Sopoteka / ul. Kościuszki 14 (Sopot Centrum poziom +1)
Wystąpią aktorzy i aktorki Teatru Wybrzeże.
O sztuce:
W tej intymnej opowieści o poszukiwaniu siebie autor, odwołując się do paradygmatu natury i sztuki, prowokuje do refleksji nad stanem umysłu współczesnego człowieka z wielkiego miasta.

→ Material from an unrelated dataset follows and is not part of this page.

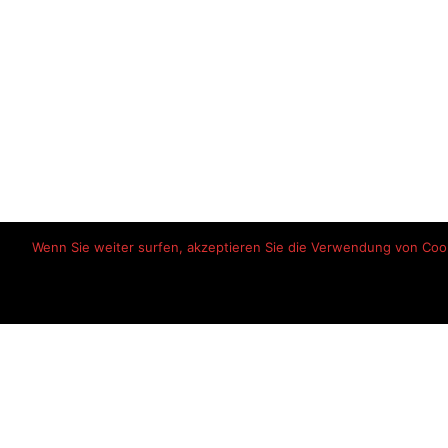
Wenn Sie weiter surfen, akzeptieren Sie die Verwendung von Cooki
Startseite
Haftungsausschlu
© 2026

Georg – malarz i webdesigner – przybywa wraz ze swoją towarzyszką życia (i poniekąd mecenaską), piękną i ambitną Yvonne, do domu rodzinnego na wsi, by wziąć udział w pogrzebie ojca i załatwić formalności związane ze sprzedażą gospodarstwa. Na miejscu zastają gospodynię Marię, która po śmierci matki Georga wspierała ojca w ciężkiej pracy na roli. Pojawia się także dawny przyjaciel, Christoph, trudniący się wyrobem ekologicznych mebli.

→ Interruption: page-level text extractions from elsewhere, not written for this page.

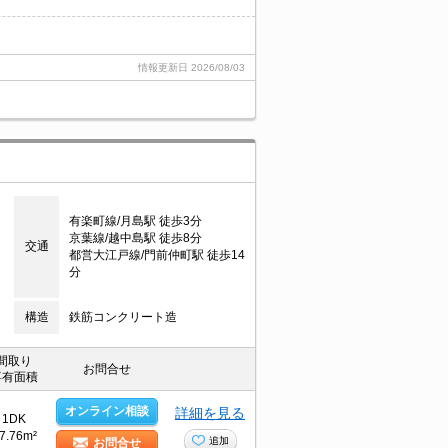
情報更新日
2026/08/03
有楽町線/月島駅 徒歩3分
京葉線/越中島駅 徒歩8分
交通
都営大江戸線/門前仲町駅 徒歩14
分
構造
鉄筋コンクリート造
間取り
お問合せ
専有面積
オンライン相談
詳細を見る
1DK
7.76m²
追加
お問合せ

Związek dwójki głównych bohaterów zostaje wystawiony na próbę, a idylliczny obraz wsi okazuje się ułudą: gospodarstwo jest zadłużone i lokalni biznesmeni zaplanowali już w jego miejsce kiczowaty hotel z basenem i polem golfowym.
Główna oś konfliktu została poprowadzona w Orce pomiędzy miejskością a wiejskością, naturą a sztuką, indywidualizmem a życiem w kręgu rodziny, wiernością tradycji a całkowitym oderwaniem się od niej. Te dwoistości znalazły swój wyraz w języku, którym Schmidt operuje z wyczuciem i adekwatnie do precyzyjnie skonstruowanej sytuacji dramatycznej.
Aby odnaleźć siebie, jak banalnie by to nie zabrzmiało, należy przepracować swoją własną historię – zdaje się mówić Schmidt.
Nowe nie powstaje na niczym, zawsze zakorzenione jest w tym, co odeszło, a to, co odchodzi, nie odchodzi bezpowrotnie. Tak jak gospodarstwo rodzinne Georga przetrwało, przetrwał także jego impuls twórczy.
Orka to tekst o powrocie do korzeni człowieka wyobcowanego ze świata natury, o męskości i kobiecości, o niepochwytności istoty dzieła sztuki i o tym, że prawdziwa sztuka może zrodzić się jedynie w symbiotycznym związku z naturą. Być może tak jak i miłość, bo o tym też jest ten tekst.